Analysts at ICICI Securities note that low capital adequacy and high leverage mean the balance sheet is vulnerable to stress and equity infusion is imminent
LIC Housing Finance on Wednesday revealed that it would raise about Rs 50,500 crore of bonds that would be classified as tier-2 capital instruments. Unlike equity, bonds carry a fixed repayment obligation, and hence, it is imperative that the money is deployed towards expanding loan assets so it provides returns.

Considering LIC Housing’s loan growth of 6 per cent year-on-year (YoY) in the June quarter (Q1), which significantly lagged market leader HDFC’s 11 per cent YoY growth, loan book expansion could remain choppy till there is an overall revival in the housing sector.
Also, raising bonds doesn’t help take care of asset quality issues. Wholesale or developer loan book is 7 per cent of LIC Housing’s total book, but 77 per cent of this segment is under moratorium. Gross non-performing asset (NPA) ratio of this segment was 17 per cent in Q1, though the overall gross NPA ratio stood at 2.83 per cent — similar to March levels, but up 85 basis points (bps) YoY. Analysts at Elara Capital say that while most wholesale financiers have created a Covid-buffer of 0.8-4.3 per cent of book under moratorium, LIC Housing has not provided additionally for this stress, as it is comfortable with its loan-to-value position.


Overall, 25 per cent of its book was under moratorium till August 31. Individual loans, which account for 93 per cent of the total book, saw 16 per cent of the customers opt for the benefit. Interestingly, 37 per cent of loan against property came under moratorium, of which 21 per cent, falling in the salaried class, chose to defer outgo. Being the second largest housing financier catering largely to employed borrowers, LIC Housing’s moratorium book is a good indicator of the systemic stress.
Under such circumstances, creating a buffer and subsequently writing off bad loans would best ensure that stress isn’t accumulated and the balance sheet reveals the true picture. This, though, would require copious tier-1 equity capital. At 12 per cent, LIC Housing’s tier-1 capital is the weakest among non-banking lenders.

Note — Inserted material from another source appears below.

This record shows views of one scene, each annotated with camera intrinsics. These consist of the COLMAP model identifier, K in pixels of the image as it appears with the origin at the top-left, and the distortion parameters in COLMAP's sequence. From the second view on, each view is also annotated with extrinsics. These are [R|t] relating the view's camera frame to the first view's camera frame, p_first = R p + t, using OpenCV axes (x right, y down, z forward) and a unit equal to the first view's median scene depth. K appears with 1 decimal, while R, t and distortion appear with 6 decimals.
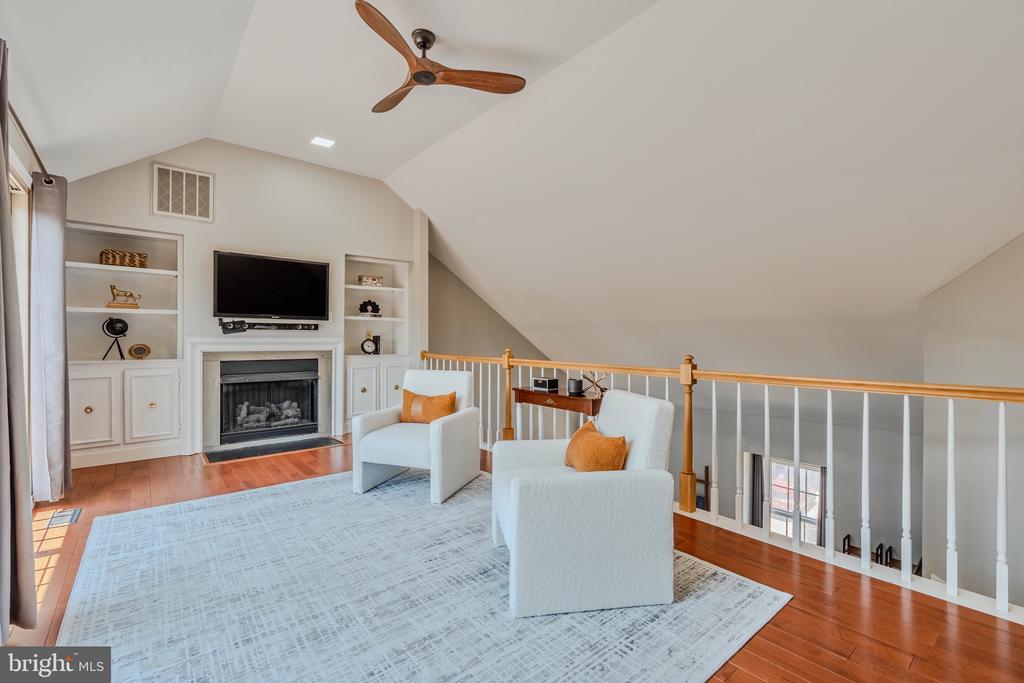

Analysts at ICICI Securities note that low capital adequacy and high leverage mean the balance sheet is vulnerable to stress and equity infusion is imminent. Those at Edelweiss, however, say the management has ruled out equity infusion in the near future. While LIC’s (the parent company) scale and size lends comfort, it is important to get in more equity capital for LIC Housing to remain ahead of the curve in tapping demand recovery and cleansing its financials.
Therefore, while valuations (0.7x FY21 estimated book) might be appealing, the unstable asset quality could be a dampener.